2013 AMC 10B Problems/Problem 16

Revision as of 07:01, 22 February 2013 by Forgind (talk | contribs) (Solution 2)

Problem

In triangle $ABC$, medians $AD$ and $CE$ intersect at $P$, $PE=1.5$, $PD=2$, and $DE=2.5$. What is the area of $AEDC$?
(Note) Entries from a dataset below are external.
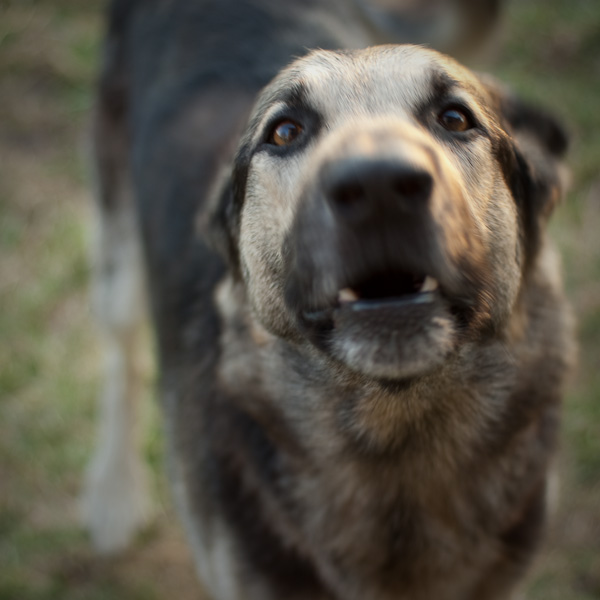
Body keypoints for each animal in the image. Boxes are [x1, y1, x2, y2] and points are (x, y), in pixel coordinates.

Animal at [82, 1, 576, 600]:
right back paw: (113, 490)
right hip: (119, 253)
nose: (380, 187)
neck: (397, 443)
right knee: (121, 357)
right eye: (285, 131)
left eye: (455, 118)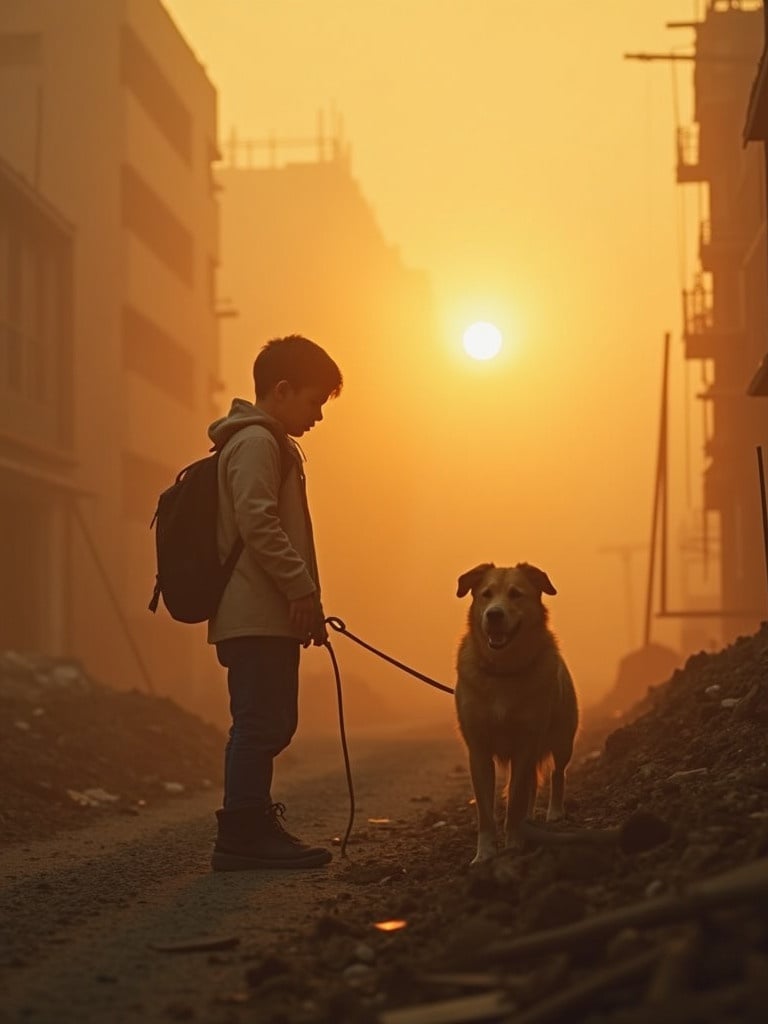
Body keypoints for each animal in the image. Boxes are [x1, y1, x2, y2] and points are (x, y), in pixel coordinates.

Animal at [456, 565, 577, 860]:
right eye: (486, 594)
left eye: (516, 594)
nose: (494, 614)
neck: (503, 672)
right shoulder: (479, 751)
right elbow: (485, 811)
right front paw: (485, 853)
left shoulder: (526, 744)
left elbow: (516, 799)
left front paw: (513, 844)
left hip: (562, 741)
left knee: (557, 774)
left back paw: (554, 812)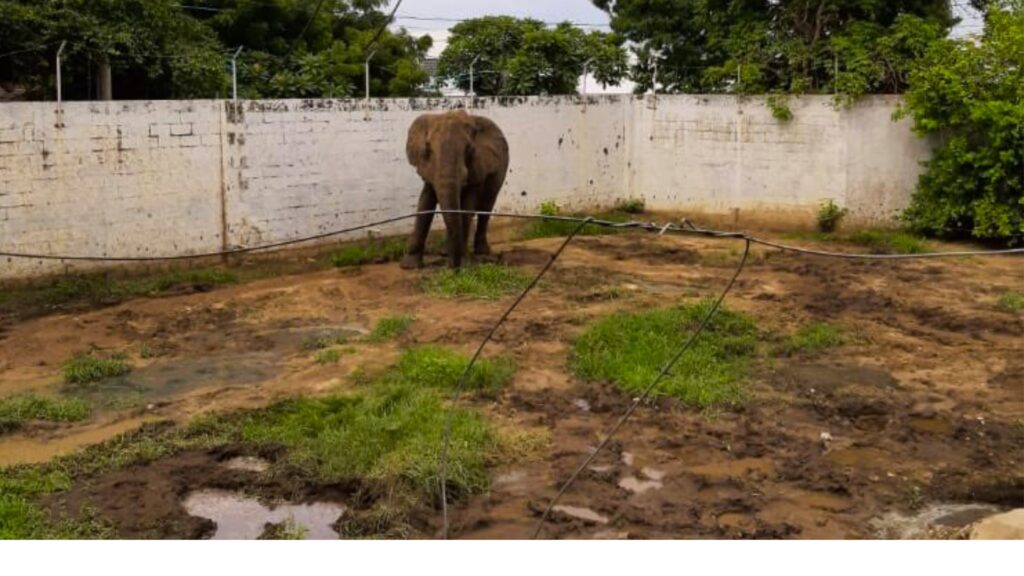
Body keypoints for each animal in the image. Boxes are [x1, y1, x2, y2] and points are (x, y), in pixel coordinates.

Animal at [401, 110, 509, 269]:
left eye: (469, 149)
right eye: (428, 149)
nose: (452, 267)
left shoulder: (477, 166)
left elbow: (466, 207)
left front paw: (463, 263)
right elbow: (425, 204)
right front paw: (410, 266)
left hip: (501, 170)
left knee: (486, 206)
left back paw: (480, 252)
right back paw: (447, 252)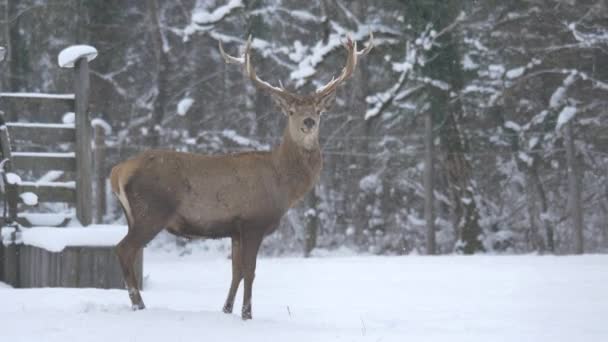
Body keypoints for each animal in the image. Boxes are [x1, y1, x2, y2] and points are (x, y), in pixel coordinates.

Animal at [111, 33, 372, 320]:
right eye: (291, 111)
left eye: (317, 110)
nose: (308, 122)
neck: (283, 184)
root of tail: (117, 171)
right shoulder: (253, 222)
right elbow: (250, 270)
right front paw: (247, 314)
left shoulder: (235, 229)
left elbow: (235, 271)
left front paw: (226, 310)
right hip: (152, 210)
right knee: (123, 249)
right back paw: (139, 304)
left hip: (134, 215)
$\qquad\textbf{(A)}13\qquad\textbf{(B)}13.5\qquad\textbf{(C)}14\qquad\textbf{(D)}14.5\qquad\textbf{(E)}$

Solution

Let us use mass points: Assign $B$ mass $1$. Thus, because $E$ is the midpoint of $AB$, $A$ also has a mass of $1$. Similarly, $C$ has a mass of $1$. $D$ and $E$ each have a mass of $2$ because they are between $B$ and $C$ and $A$ and $B$ respectively. Note that the mass of $D$ is twice the mass of $A$, so AP must be twice as long as $PD$. PD has length $2$, so $AP$ has length $4$ and $AD$ has length $6$. Similarly, $CP$ is twice $PE$ and $PE=1.5$, so $CP=3$ and $CE=4.5$. Now note that triangle $PED$ is a $3-4-5$ right triangle with the right angle $DPE$. This means that the quadrilateral $AEDC$ is a kite. The area of a kite is half the product of the diagonals, $AD$ and $CE$. Recall that they are $6$ and $4.5$ respectively, so the area of $AEDC$ is $6*4.5/2=\boxed{\textbf{(B)} 13.5}$

Solution 2

Note that triangle $DPE$ is a right triangle, and that the four angles that have point $P$ are all right angles. Using the fact that the centroid ($P$) divides each median in a $2:1$ ratio, $AP=4$ and $CP=3$. Quadrilateral $AEDC$ is now just four right triangles. The area is $\frac{4\cdot 1.5+4\cdot 3+3\cdot 2+2\cdot 1.5}{2}=\boxed{\textbf{(B)} 13.5}$